St. Louis are 5-2 SU in their last 7 games.
St. Louis are 8-3 SU in their last 11 games on the road.
Boston are 9-2 SU in their last 11 games.
The total has gone OVER in 4 of Boston’s last 6 games against St. Louis.
The total has gone OVER in 4 of Boston’s last 5 games at home.
Free NHL Predictions: St. Louis Blues @ Boston Bruins
The Bruins should be regarded as a heavy favorite (based on their statistics), but is it time for Rask to finally lose one?
If we go back to the first three rounds, there is nothing the Bruins had done that would suggest that is even possible. Every game the Bruins have lost has been due to poor offensive performances. Not being able to get passed the second goal appears to be the best way to stop the Bruins (opposed to hoping for Rask to implode)
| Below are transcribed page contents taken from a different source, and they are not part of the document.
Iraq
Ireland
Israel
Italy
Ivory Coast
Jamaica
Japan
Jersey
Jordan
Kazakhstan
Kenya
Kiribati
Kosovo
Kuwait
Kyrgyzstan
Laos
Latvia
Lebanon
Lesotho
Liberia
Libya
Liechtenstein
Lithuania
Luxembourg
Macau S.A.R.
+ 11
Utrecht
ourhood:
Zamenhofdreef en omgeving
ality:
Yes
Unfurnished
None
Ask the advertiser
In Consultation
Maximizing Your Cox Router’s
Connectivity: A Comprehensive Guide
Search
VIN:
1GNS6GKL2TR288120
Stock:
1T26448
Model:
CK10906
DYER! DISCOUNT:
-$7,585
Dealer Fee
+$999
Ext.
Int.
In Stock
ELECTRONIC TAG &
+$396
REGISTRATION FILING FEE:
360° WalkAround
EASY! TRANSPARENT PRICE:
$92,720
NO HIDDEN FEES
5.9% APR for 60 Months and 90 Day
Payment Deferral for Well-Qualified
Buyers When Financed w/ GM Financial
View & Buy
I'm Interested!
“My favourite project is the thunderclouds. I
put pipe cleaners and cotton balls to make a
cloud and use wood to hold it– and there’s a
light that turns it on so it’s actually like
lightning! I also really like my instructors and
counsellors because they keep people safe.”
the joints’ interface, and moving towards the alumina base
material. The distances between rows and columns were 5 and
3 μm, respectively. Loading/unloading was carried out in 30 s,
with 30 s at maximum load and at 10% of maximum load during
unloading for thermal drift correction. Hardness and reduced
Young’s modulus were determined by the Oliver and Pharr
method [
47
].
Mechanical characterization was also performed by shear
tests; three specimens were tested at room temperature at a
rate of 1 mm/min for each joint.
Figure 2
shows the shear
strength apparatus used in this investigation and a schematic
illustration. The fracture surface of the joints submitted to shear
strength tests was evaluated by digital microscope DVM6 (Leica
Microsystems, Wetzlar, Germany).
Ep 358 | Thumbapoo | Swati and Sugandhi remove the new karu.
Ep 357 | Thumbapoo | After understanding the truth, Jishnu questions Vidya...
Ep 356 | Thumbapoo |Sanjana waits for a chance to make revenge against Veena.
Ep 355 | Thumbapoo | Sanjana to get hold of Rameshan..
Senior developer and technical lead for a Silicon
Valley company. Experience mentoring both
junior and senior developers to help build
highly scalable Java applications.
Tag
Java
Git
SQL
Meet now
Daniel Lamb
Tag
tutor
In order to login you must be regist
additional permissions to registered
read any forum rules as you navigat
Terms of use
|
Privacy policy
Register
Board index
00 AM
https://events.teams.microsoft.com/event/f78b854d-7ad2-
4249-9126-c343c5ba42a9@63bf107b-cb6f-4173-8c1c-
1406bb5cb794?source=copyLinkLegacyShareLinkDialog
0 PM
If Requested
So have the Blues figured that out?
It all depends on puck control. In games three and four, the Blues played at a completely different level f focus and determination. In game three, the Bruins owned the puck (while the game was close), earning a 66.7% CorsiFor% in 5-on-5 situations.
All-in-all, this appears to be the big difference maker, as Rask doesn’t look ready to relinquish his claim to a possible Vezina trophy and Jordan Binnington is looking more and more like a rookie.
So the question is: will the Bruins make the proper adjustments or have the Blues figured out how to beat the Bruins?
After losses, the Bruins have been able to take a first-period lead in each of the following games. The Blues have been able to pull off victories 3 times (of their 14 wins) after being down in the first period. I think bodes well for the Blues, considering the two franchises should tighten up and the Bruins have yet to prove that they can win a low scoring affair.
If the Blues are losing, heading into the second period, they’ll be fine as long as the Bruins don’t touch that third goal. And I think there is enough defense and strategy coming from the Blues’ bench to ensure that is the case.